• Problems and tasks
1. Please set down the passage of the Squats article from "Bombs Away singles" to "Australian ARIA Charts.", word for word.
2. Answer these from the Squats article:
(a) Which label released the single?
(b) What position did the song reach on the Australian ARIA Charts?
(c) What genre is the song given?
3. Using the Squats article, name every single shown in the Bombs Away singles chronology.
---------- Source ----------
Single by Oh Snap! and Bombs Away
- Released: 10 April 2015
- Genre: Electro house
- Length: 3:35 (radio edit)
- Label: Shock Records

Bombs Away singles chronology
| "Rewind" (2015) | "Squats" (2015) | "Everybody Stand Up" (2015) |

= Squats (song) =

"Squats" is a song credited to Oh Snap! and Bombs Away. The song was released digitally on 10 April 2015. The song peaked at number 69 on the Australian ARIA Charts.

==Reception==
Sights and Sound magazine said "Calling on Baltimore based rapper and MC to add more than just a dash of vocal energy to proceedings, 'Squats' moves along with driving bass, and its ass-shaking melodies that are given a boost by the rowdy rhymes of Oh Snap!." adding "Shouting out all the ladies in the dance who know how to get low, this pumping anthem is feel good from start to finish."

==Track listing==
- Digital download
1. "Squats" (Original Radio Edit) – 3:35

- Digital download (Remixes)
---------- Supplied material ----------
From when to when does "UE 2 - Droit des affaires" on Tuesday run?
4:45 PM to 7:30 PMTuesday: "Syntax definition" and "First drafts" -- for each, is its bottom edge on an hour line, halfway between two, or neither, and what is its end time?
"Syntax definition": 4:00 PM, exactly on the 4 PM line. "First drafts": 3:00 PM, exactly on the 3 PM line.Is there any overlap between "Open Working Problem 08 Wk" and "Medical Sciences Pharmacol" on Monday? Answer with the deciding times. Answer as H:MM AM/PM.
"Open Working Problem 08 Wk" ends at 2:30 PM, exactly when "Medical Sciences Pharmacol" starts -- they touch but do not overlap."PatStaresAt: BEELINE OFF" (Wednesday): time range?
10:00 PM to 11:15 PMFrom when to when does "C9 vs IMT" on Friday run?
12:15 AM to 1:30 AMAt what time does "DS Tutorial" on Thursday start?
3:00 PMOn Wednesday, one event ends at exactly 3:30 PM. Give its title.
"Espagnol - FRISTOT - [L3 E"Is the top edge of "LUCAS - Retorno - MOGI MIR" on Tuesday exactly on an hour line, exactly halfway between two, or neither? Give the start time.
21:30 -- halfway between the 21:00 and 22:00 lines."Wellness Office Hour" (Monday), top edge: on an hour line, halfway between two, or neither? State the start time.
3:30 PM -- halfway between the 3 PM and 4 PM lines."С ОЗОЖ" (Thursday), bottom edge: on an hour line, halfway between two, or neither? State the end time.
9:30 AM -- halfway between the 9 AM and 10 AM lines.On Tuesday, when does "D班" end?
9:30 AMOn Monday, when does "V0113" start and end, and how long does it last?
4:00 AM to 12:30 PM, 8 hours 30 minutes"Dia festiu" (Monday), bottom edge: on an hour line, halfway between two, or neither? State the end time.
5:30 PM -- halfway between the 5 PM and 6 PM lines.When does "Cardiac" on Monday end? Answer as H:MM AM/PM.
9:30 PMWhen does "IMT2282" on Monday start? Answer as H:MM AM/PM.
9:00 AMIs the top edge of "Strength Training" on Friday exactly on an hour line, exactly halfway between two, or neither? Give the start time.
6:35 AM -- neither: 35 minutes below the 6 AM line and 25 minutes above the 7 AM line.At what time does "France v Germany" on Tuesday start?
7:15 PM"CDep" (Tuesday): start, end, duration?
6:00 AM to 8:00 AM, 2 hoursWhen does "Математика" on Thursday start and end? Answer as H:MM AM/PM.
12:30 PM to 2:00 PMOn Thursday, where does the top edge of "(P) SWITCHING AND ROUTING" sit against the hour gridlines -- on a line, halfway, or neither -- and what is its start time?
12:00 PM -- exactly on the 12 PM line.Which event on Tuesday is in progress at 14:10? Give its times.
----------
• Task responses
1.
Bombs Away singles chronology
| "Rewind" (2015) | "Squats" (2015) | "Everybody Stand Up" (2015) |

= Squats (song) =

"Squats" is a song credited to Oh Snap! and Bombs Away. The song was released digitally on 10 April 2015. The song peaked at number 69 on the Australian ARIA Charts.

2.
(a) Shock Records
(b) Number 69
(c) Electro house

3. "Rewind", "Squats", "Everybody Stand Up"